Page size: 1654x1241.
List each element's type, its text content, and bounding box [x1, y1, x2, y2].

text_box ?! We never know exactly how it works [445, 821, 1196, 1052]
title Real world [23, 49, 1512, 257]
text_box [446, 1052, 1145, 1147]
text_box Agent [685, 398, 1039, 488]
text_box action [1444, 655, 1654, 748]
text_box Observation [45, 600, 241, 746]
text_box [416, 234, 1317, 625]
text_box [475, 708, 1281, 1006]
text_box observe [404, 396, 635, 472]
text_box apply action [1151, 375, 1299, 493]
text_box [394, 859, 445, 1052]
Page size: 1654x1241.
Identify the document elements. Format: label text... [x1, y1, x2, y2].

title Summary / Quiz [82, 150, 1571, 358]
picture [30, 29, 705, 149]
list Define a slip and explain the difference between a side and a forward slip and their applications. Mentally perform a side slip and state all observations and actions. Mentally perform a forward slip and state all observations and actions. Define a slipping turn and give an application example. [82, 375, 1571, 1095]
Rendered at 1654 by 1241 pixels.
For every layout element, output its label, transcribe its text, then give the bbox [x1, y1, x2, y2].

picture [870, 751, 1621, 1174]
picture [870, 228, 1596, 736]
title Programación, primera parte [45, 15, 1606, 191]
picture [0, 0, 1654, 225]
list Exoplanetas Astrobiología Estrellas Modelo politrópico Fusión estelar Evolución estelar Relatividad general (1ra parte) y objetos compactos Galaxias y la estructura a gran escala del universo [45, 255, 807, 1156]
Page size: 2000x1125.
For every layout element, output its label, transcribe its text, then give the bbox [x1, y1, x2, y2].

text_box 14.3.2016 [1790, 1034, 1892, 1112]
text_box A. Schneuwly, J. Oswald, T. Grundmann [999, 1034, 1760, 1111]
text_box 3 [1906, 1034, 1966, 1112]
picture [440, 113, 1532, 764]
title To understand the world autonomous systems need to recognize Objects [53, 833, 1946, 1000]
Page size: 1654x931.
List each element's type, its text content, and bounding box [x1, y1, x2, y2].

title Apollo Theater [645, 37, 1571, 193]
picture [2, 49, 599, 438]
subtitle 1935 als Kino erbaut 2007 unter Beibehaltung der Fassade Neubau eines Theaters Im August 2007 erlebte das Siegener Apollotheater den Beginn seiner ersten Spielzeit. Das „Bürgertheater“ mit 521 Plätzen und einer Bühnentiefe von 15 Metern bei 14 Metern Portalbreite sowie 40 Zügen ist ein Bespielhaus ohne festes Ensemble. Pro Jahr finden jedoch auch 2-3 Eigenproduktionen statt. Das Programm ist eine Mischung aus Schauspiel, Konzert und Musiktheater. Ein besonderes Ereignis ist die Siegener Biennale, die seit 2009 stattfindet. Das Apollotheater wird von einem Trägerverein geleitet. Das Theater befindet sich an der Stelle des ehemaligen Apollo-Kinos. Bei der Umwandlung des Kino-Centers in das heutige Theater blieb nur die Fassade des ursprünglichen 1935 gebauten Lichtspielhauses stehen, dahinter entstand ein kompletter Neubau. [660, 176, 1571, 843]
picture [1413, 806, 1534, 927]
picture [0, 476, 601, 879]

TASK
Edit the items from the line with "Page size: 1654x931." to the line with "picture [2, 49, 599, 438]" so that "type" reads "category", leaving everything else as it is.

WRITTEN ANSWER
Page size: 1654x931.
List each element's category, its text content, and bounding box [x1, y1, x2, y2].

title Apollo Theater [645, 37, 1571, 193]
picture [2, 49, 599, 438]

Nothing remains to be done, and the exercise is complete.